#### A run of records
-*-*-

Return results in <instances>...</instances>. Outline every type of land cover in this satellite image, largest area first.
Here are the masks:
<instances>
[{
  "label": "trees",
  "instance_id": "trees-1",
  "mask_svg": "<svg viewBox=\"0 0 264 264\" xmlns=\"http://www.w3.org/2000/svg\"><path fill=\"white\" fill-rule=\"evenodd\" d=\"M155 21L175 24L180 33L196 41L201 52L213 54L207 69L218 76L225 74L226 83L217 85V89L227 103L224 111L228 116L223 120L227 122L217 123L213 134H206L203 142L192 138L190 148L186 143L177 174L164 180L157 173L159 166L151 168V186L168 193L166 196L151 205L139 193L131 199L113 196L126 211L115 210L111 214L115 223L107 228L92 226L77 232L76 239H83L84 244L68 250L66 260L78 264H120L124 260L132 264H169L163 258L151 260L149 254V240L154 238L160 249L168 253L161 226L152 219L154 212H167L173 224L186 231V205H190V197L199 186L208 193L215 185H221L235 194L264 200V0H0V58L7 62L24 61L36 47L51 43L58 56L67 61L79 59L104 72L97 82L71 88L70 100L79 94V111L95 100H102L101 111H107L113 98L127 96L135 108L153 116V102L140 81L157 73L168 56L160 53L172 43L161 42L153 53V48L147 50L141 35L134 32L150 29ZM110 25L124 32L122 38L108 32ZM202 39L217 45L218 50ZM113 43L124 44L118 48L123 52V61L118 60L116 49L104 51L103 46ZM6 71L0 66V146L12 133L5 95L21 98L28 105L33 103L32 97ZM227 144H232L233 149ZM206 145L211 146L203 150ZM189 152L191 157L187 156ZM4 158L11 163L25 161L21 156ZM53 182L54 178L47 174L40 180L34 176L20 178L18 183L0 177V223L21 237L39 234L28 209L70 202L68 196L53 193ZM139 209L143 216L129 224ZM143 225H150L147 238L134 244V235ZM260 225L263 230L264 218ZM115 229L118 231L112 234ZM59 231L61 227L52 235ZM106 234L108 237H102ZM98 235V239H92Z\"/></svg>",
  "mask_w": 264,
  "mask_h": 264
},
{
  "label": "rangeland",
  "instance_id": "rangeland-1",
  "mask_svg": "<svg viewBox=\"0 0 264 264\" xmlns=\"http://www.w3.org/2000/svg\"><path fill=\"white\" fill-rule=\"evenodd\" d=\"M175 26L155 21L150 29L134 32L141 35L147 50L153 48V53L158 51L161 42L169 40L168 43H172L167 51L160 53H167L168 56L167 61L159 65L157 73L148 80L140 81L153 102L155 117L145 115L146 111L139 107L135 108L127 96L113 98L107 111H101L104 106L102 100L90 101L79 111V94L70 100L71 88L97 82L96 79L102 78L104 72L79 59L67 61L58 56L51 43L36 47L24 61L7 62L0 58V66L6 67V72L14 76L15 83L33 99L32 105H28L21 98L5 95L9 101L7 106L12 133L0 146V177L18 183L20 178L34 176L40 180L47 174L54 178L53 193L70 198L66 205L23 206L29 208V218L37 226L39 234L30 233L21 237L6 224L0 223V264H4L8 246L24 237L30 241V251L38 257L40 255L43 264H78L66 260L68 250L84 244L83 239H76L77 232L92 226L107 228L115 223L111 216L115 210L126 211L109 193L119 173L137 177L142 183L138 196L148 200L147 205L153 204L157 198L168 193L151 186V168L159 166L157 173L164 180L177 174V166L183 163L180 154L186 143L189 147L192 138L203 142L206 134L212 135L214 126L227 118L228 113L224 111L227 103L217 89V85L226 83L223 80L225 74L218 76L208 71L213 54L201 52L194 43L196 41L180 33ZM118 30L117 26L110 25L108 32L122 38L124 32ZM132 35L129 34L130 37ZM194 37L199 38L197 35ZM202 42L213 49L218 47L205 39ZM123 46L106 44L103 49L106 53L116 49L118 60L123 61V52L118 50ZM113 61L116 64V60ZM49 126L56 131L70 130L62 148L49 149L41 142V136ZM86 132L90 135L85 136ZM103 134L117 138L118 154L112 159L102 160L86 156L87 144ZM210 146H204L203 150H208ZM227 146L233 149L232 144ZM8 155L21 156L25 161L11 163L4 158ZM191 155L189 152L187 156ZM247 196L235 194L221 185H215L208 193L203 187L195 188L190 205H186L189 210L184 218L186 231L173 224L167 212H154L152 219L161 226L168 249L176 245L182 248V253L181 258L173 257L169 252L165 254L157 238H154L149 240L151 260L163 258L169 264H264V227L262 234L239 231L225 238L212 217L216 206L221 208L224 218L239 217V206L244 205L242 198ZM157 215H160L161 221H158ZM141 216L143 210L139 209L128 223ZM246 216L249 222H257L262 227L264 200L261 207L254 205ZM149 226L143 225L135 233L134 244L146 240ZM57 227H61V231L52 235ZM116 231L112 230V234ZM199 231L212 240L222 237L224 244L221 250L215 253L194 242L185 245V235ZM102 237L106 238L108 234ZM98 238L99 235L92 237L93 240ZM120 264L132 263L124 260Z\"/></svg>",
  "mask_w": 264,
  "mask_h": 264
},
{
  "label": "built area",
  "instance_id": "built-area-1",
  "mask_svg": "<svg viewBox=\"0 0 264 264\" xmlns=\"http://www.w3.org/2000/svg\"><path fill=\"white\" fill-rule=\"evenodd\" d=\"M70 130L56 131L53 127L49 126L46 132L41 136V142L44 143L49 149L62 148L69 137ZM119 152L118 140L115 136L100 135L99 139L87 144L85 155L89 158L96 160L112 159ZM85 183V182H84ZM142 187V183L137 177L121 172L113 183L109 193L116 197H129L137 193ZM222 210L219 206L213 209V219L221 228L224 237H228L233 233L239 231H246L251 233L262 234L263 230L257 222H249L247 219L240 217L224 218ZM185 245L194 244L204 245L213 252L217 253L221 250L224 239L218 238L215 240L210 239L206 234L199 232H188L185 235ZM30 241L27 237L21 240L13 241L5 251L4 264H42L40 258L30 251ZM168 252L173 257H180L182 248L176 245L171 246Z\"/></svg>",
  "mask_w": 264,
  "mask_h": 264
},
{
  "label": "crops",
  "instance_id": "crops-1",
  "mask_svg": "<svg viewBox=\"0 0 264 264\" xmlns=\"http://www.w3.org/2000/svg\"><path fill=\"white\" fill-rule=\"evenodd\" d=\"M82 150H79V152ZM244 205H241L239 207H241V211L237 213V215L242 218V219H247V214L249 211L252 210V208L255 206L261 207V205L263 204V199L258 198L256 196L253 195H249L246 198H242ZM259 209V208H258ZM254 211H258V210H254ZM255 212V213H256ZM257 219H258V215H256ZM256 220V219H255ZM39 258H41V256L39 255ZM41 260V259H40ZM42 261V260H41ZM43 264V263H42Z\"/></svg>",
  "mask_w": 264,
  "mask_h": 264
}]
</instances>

-*-*-

Output the full listing without altering anything.

#### Worked answer
Return results in <instances>...</instances>. Outline every type of land cover in this satellite image, largest area first.
Here are the masks:
<instances>
[{
  "label": "trees",
  "instance_id": "trees-1",
  "mask_svg": "<svg viewBox=\"0 0 264 264\" xmlns=\"http://www.w3.org/2000/svg\"><path fill=\"white\" fill-rule=\"evenodd\" d=\"M155 21L175 24L180 33L196 41L201 52L213 54L207 69L218 76L225 74L226 83L217 85V89L227 103L224 111L228 116L223 120L227 122L217 123L213 134H206L203 142L192 138L190 148L186 143L177 174L164 180L157 173L159 166L151 168V186L168 193L166 196L151 205L139 193L131 199L113 196L126 211L115 210L111 214L115 223L107 228L92 226L77 232L76 239H83L84 244L68 250L66 260L78 264H120L124 260L132 264H169L163 258L151 260L149 254V240L154 238L160 249L168 253L161 226L152 219L154 212H167L173 224L186 231V205H190V197L199 186L208 193L215 185H221L235 194L264 200V0H0V58L7 62L24 61L36 47L51 43L58 56L67 61L79 59L104 72L97 82L71 88L70 100L79 94V111L95 100H102L101 111H107L113 98L127 96L135 108L153 116V102L140 81L157 73L168 56L160 53L172 43L161 42L153 53V48L147 50L141 35L134 32L150 29ZM110 25L124 32L122 38L108 32ZM202 39L217 45L218 50ZM113 43L124 44L118 48L123 52V61L118 60L116 49L104 51L103 46ZM6 71L0 66V146L12 133L5 95L21 98L28 105L33 103L32 97ZM227 144H232L233 149ZM206 145L211 146L203 150ZM189 152L191 157L187 156ZM4 158L11 163L25 161L21 156ZM53 182L54 178L47 174L40 180L34 176L20 178L18 183L0 177V223L21 237L39 234L28 209L70 202L68 196L53 193ZM139 209L143 216L129 224ZM143 225H150L147 238L134 244V235ZM260 225L263 230L264 218ZM115 229L118 231L112 234ZM59 231L61 227L52 235ZM106 234L108 237H102ZM98 235V239H92Z\"/></svg>",
  "mask_w": 264,
  "mask_h": 264
},
{
  "label": "rangeland",
  "instance_id": "rangeland-1",
  "mask_svg": "<svg viewBox=\"0 0 264 264\" xmlns=\"http://www.w3.org/2000/svg\"><path fill=\"white\" fill-rule=\"evenodd\" d=\"M175 26L155 21L150 29L134 32L141 35L147 50L153 48V53L158 51L161 42L169 40L168 43H172L167 51L160 53H167L168 56L167 61L159 65L157 73L148 80L140 81L153 102L155 117L145 115L146 111L139 107L135 108L127 96L113 98L107 111H101L104 106L102 100L90 101L79 111V94L70 100L71 88L97 82L96 79L102 78L104 72L79 59L67 61L58 56L51 43L36 47L24 61L7 62L0 58V66L6 67V72L14 76L15 83L33 99L32 105H28L21 98L5 95L9 101L7 106L12 133L0 146V177L18 183L20 178L34 176L40 180L47 174L54 178L53 193L70 198L66 205L23 206L29 208V218L37 226L39 234L30 233L21 237L6 224L0 223V264H4L8 246L24 237L30 241V251L38 257L40 255L43 264H78L66 260L68 250L84 244L83 239H76L77 232L92 226L107 228L115 223L111 216L115 210L126 211L109 193L119 173L137 177L142 183L138 196L148 200L147 205L153 204L157 198L168 193L151 186V168L159 166L157 173L164 180L177 174V166L183 163L180 154L186 143L189 147L192 138L203 142L206 134L212 135L214 126L227 118L228 113L224 111L227 103L217 89V85L226 83L223 80L225 74L218 76L208 71L213 54L201 52L194 43L196 41L180 33ZM118 30L117 26L110 25L108 32L122 38L124 32ZM132 35L129 34L130 37ZM194 37L199 38L197 35ZM202 42L213 49L218 47L205 39ZM123 46L106 44L103 49L106 53L116 49L118 60L123 61V52L118 50ZM113 61L116 64V60ZM49 126L56 131L70 130L62 148L49 149L41 142V136ZM86 132L90 135L85 136ZM103 134L117 138L118 154L112 159L102 160L86 156L87 144ZM210 146H204L203 150H208ZM227 146L233 149L232 144ZM8 155L21 156L25 161L11 163L4 158ZM191 155L189 152L187 156ZM247 196L235 194L221 185H215L208 193L203 187L195 188L190 205H186L189 210L184 218L186 231L173 224L167 212H154L152 219L161 226L168 249L176 245L182 248V253L181 258L173 257L169 252L165 254L157 238H154L149 240L151 260L163 258L169 264H264V227L262 234L239 231L225 238L212 217L216 206L221 208L224 218L239 217V206L244 205L242 198ZM157 215H160L161 221H158ZM141 216L143 210L139 209L128 223ZM246 216L249 222H257L262 227L264 200L261 207L254 205ZM149 226L143 225L135 233L134 244L146 240ZM57 227H61V231L52 235ZM116 231L112 230V234ZM199 231L212 240L222 237L224 244L221 250L215 253L194 242L185 245V235ZM102 237L106 238L108 234ZM98 238L99 235L92 237L93 240ZM120 264L132 263L124 260Z\"/></svg>",
  "mask_w": 264,
  "mask_h": 264
},
{
  "label": "built area",
  "instance_id": "built-area-1",
  "mask_svg": "<svg viewBox=\"0 0 264 264\" xmlns=\"http://www.w3.org/2000/svg\"><path fill=\"white\" fill-rule=\"evenodd\" d=\"M70 130L56 131L53 127L49 126L46 132L41 136V142L44 143L49 149L62 148L69 137ZM119 152L118 140L115 136L100 135L99 139L87 144L85 155L89 158L96 160L112 159ZM85 183V182H84ZM142 187V183L137 177L121 172L113 183L109 193L116 197H129L137 193ZM222 210L219 206L213 209V219L221 228L224 237H228L233 233L239 231H246L251 233L262 234L263 230L257 222H249L247 219L240 217L224 218ZM185 245L194 244L204 245L213 252L217 253L221 250L224 239L218 238L215 240L210 239L206 234L199 232H188L185 235ZM30 241L27 237L21 240L13 241L5 251L4 264H42L40 258L30 251ZM168 252L173 257H180L182 248L176 245L171 246Z\"/></svg>",
  "mask_w": 264,
  "mask_h": 264
},
{
  "label": "crops",
  "instance_id": "crops-1",
  "mask_svg": "<svg viewBox=\"0 0 264 264\" xmlns=\"http://www.w3.org/2000/svg\"><path fill=\"white\" fill-rule=\"evenodd\" d=\"M82 150H79V152ZM244 205H241L239 207H241V211L237 213V215L242 218V219H247V214L249 211L252 210V208L255 206L261 207V205L263 204V199L258 198L256 196L253 195H249L246 198H242ZM259 209V208H258ZM254 211H258V210H254ZM255 212V213H256ZM257 219H258V215H256ZM256 220V219H255ZM39 258H41V256L39 255ZM41 260V259H40ZM42 261V260H41ZM43 264V263H42Z\"/></svg>",
  "mask_w": 264,
  "mask_h": 264
}]
</instances>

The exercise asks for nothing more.